Innenstadt Frankfurt/Oder © MIL

Die brandenburgischen Städte unterscheiden sich in ihrer wirtschaftlichen und demographischen Entwicklungsdynamik, vor allem aufgrund ihrer Lage und Verkehrsanbindung. Um die Städte des Landes für kommende Generationen zukunftsfähig zu gestalten,  war und ist eine integrierte Stadtentwicklungspolitik der zentrale Ansatz.

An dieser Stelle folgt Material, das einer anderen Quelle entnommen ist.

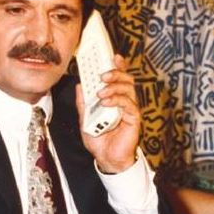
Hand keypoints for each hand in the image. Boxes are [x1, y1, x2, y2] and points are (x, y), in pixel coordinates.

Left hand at [76, 54, 141, 172]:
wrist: (106, 158)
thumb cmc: (99, 139)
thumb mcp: (85, 119)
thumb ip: (83, 102)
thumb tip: (80, 85)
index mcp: (114, 98)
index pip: (118, 78)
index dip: (118, 65)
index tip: (112, 55)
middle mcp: (124, 101)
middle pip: (126, 79)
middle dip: (115, 73)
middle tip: (103, 74)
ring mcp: (130, 109)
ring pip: (128, 89)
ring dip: (114, 86)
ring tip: (101, 92)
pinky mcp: (133, 118)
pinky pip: (128, 104)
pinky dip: (117, 100)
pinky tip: (106, 102)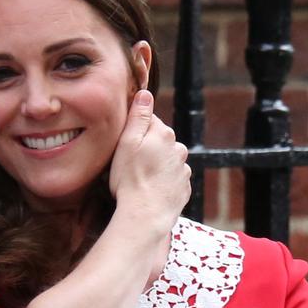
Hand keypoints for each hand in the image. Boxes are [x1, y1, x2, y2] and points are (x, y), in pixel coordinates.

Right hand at [107, 90, 190, 227]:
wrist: (145, 214)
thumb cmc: (130, 179)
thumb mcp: (126, 143)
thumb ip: (138, 116)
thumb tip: (145, 93)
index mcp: (164, 134)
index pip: (149, 121)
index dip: (134, 131)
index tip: (123, 144)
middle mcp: (178, 149)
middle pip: (159, 141)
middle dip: (147, 148)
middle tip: (128, 163)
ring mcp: (183, 170)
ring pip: (166, 160)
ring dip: (156, 165)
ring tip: (139, 179)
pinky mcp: (184, 188)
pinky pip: (171, 178)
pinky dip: (162, 181)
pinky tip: (149, 189)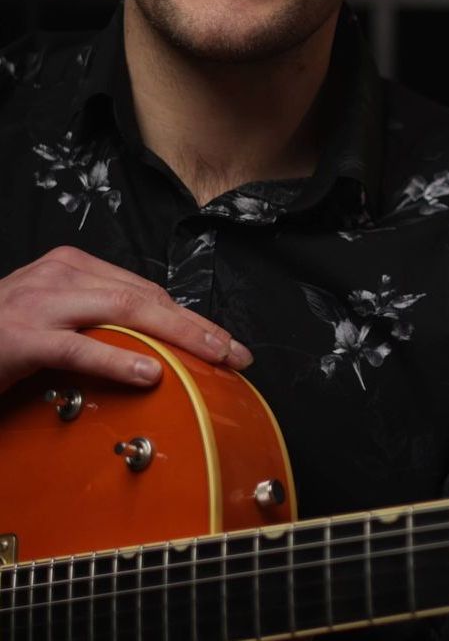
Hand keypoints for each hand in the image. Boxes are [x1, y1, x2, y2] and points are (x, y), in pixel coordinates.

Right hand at [0, 246, 252, 392]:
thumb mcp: (53, 322)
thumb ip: (98, 324)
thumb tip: (155, 348)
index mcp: (72, 268)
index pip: (146, 290)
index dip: (190, 317)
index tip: (225, 342)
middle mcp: (60, 275)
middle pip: (146, 297)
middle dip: (197, 326)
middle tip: (235, 352)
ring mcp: (39, 302)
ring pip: (125, 311)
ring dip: (178, 337)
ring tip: (213, 357)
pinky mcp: (20, 336)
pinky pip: (78, 347)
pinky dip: (117, 359)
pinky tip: (148, 371)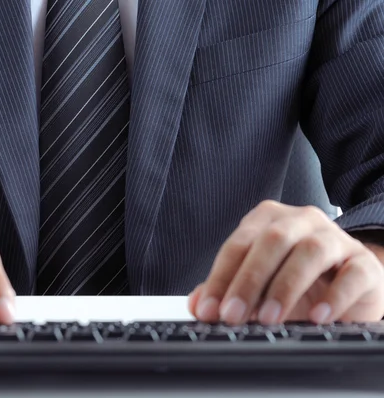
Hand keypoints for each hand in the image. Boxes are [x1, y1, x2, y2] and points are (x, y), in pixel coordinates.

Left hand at [188, 200, 383, 324]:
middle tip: (234, 315)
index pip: (238, 244)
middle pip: (271, 241)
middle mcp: (301, 221)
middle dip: (248, 280)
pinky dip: (334, 296)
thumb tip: (198, 304)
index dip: (221, 278)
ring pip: (309, 252)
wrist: (351, 280)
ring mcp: (336, 238)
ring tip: (269, 317)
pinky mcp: (364, 262)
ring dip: (285, 286)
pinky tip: (317, 316)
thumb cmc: (300, 279)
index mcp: (268, 220)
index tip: (210, 310)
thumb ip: (227, 289)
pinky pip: (353, 273)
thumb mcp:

Eine integrierte Stadtentwicklung heißt:

  • Die verschiedenen Belange und Fachthemen der Stadtentwicklung sollen zusammen betrachtet und miteinander verknüpft werden.
  • Die wichtigen öffentlichen wie privaten Beiträge zur Stadtentwicklung sollen berücksichtigt werden.
  • Analyse, Zielformulierung, Planung und Umsetzung sollen aufeinander aufbauen.
  • Eine Prioritätensetzung der Maßnahmen soll festgelegt werden.
  • Die rechtlichen, strategischen und finanziellen Voraussetzungen für die Realisierung der Maßnahmen sollen benannt werden, einschließlich des Einsatzes von Fördermitteln.
  • Nachhaltigkeit, gemeindenachbarliche Abstimmung und eine breite Partizipation der Bürgerinnen und Bürger sollen berücksichtigt werden.

Nach dem Start im Jahr 2006 verfügen inzwischen rund 60 Städte in Brandenburg über ein INSEK. INSEKs stellen die Rahmenbedingungen der Stadtentwicklung dar und zeigen die Stärken, Schwächen, Risiken und Chancen für die weitere Entwicklung. Sie legen zentrale Ziele und Maßnahmen in räumlichen Schwerpunkten fest. INSEKs entstehen in einem breiten Beteiligungsprozess. Sie werden von den Stadtverordneten beschlossen und haben somit folgende Funktion:

  • Schlüssige Darstellung der stadtpolitischen Schwerpunkte nach außen.
  • Zentrale Handlungsgrundlage für die eigene Verwaltung.
  • Vermittlung stadtpolitischer Inhalte an Bürgerinnen und Bürger.
  • Argumentationsgrundlage für den Einsatz von Finanzmitteln, besonders von Fördermitteln des Bundes und des Landes Brandenburg.

Die Bestimmungen der Städtebau- und Wohnraumförderung des MIL nehmen Bezug auf Integrierte Stadtentwicklungskonzepte als Fördergrundlage.